ACKNOWLEDGMENTS
My fascination with the sibling bond has been a lifetime thing, with its roots sunk deep in my own relationships with my four brothers and my little sister—Steve, Garry, Bruce, Adam, and Allison. It is to them that I owe the first and greatest thanks for making this book possible. In ways big and small, I have always learned from them—and in ways big and small, I’d like to think I’ve given back in kind.
I owe another debt of gratitude to Carolyn Sayre, a former colleague at Time magazine, who ably assisted me in researching this book, and who—both at Time and in this project—has never been anything but a delight and a consummate journalistic professional. I hope we have the chance to work together again.
Thanks, too, go to Time. This book began as a pair of cover stories I wrote for the magazine in 2006 and 2007, and I was generously permitted to repurpose those stories and the reporting behind them here. The interviews and research I conducted in preparing those pieces were more than matched by reporting files contributed by a number of Time’s field reporters. Those journalists are Jessica Carsen, Wendy Cole, Dan Cray, and Sonja Steptoe.
The world of sibling research is an increasingly well-populated one, and it would hardly have been possible to interview every investigator at every college, university, or lab who is now exploring the field. I did try to sample as widely as possible from the most prominent researchers doing the most revealing work and, as is often the case, the more deeply I dug, the more names I found. The psychologists, sociologists, and other scientists or experts who agreed to be interviewed or whose work was cited in this book are:
Susan Averett, Lafayette College; Paula Avioli, Kean University; Jennifer Barber, University of Michigan; Lew Bank, Oregon Social Learning Center; Victoria Bedford, University of Indianapolis; Anthony Bogaert, Brock University, Ontario; Bo Cleveland, Penn State University; Katherine Conger, University of California, Davis; Ben Dattner, New York University; Lisabeth DiLalla, Southern Illinois University; Judy Dunn, King’s College, London; Patricia East, University of California, San Diego; Toni Falbo, University of Texas, Austin; Mark Feinberg, Penn State University; Catherine Hamilton-Giachritsis, University of Birmingham; Frederick Gibbons, Iowa State University; Deborah Gold, Duke University; Judith Rich Harris, author of The Nurture Assumption, among other works; Mavis Hetherington, University of Virginia; Sarah Hill, Texas Christian University; William Ickes, University of Texas, Arlington; Jennifer Jenkins, University of Toronto; Laurie Kramer, University of Illinois, Urbana-Champaign; Debra Lieberman, University of Miami; Eleanor Maccoby, Stanford University; Shirley McGuire, University of San Francisco; Susan McHale, Penn State University; Douglas Mock, University of Oklahoma; Virginia Noland, University of Florida; Thomas O’Connor, University of Rochester; Robert Plomin, King’s College; Joe Rodgers, University of Oklahoma; Karen Rook, University of California, Irvine; Hildy Ross, University of Toronto; Catherine Salmon, University of Redlands; Ritch Savin-Williams, Cornell University; Nancy Segal, California State University at Fullerton; Daniel Shaw, University of Pittsburgh; Clare Stocker, University of Denver; Jim Snyder, Oregon Social Learning Center; Jennifer Steeves, York University, Toronto; Elizabeth Stormshak, University of Oregon; Frank Sulloway, University of California, Berkeley; Corinna Jenkins Tucker, University of New Hampshire; Kimberly Updegraff, Arizona State University; Walter Vandereycken, University of Leuven, Belgium; Paul Vasey, University of Lethbridge, Alberta; Tony Vernon, University of Western Ontario; Brenda Volling, University of Michigan; Tom Weisner, UCLA; Shawn Whiteman, Purdue University; Alan Wichman, Ohio State University; Robert Zajonc, Stanford University; and Richard Zweigenhaft, Guilford College.
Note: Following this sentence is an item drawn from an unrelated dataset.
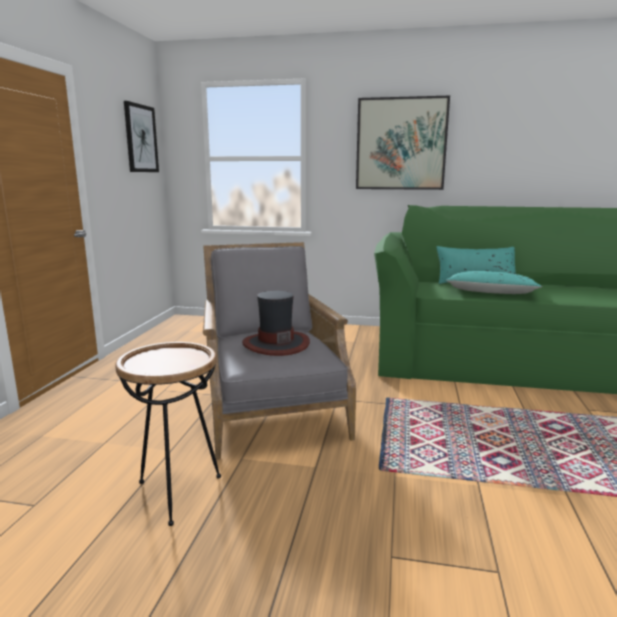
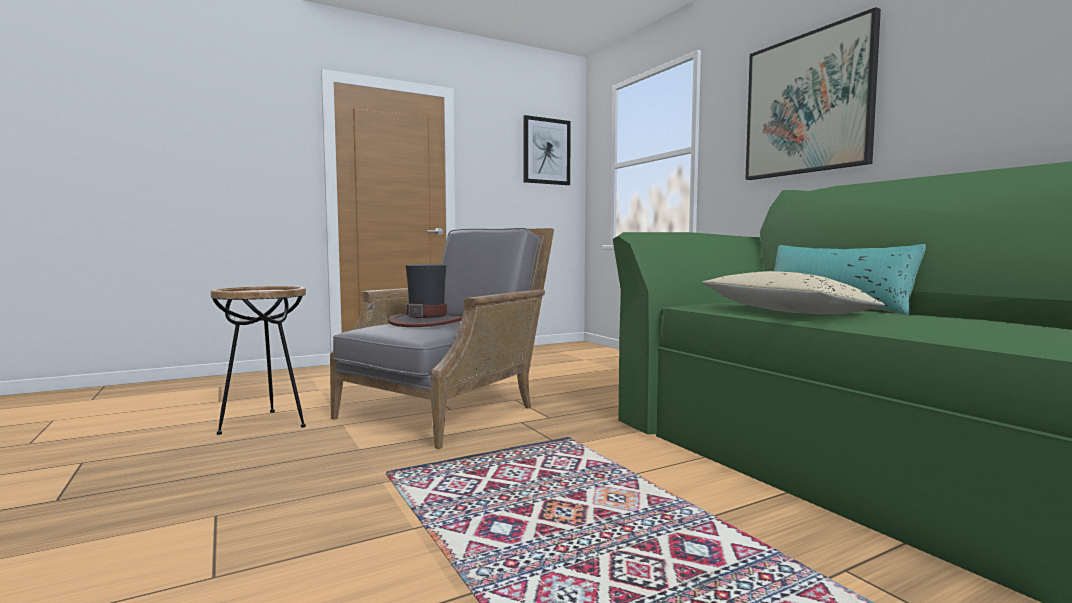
camera: 50 degrees right, 10 degrees down
turquoise pillow [446,271,542,294] -> beige pillow [702,271,885,314]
In citing the experiences of actual siblings, I have used the subjects’ ages when the interviews were conducted, which in some cases was 2006; I have also altered some names, particularly in the case of children, whose relationships and life situations may have changed considerably in the intervening years.
As always, I can’t say that this book—or any of my others—would have ever seen the light without the wise guidance of Joy Harris, of the Joy Harris Literary Agency. We’ve been on a long journey together—and it’s one that I trust is not nearly over. Thanks as well to Jake Morrissey of Riverhead Books, who took a shine to the idea of a book about brothers and sisters—and provided me a much-needed six-month extension when the vagaries of life made that necessary.
Finally, my deepest love and gratitude to my wife, Alejandra (the middle sister between two brothers), and our daughters, Elisa and Paloma, who daily learn the joys and rewards—and occasional challenges—of sisterhood. Thanks to all three for tolerating the lone male in our elegant house o’ chix, and, I promise, no more working on weekends (for a while, at least).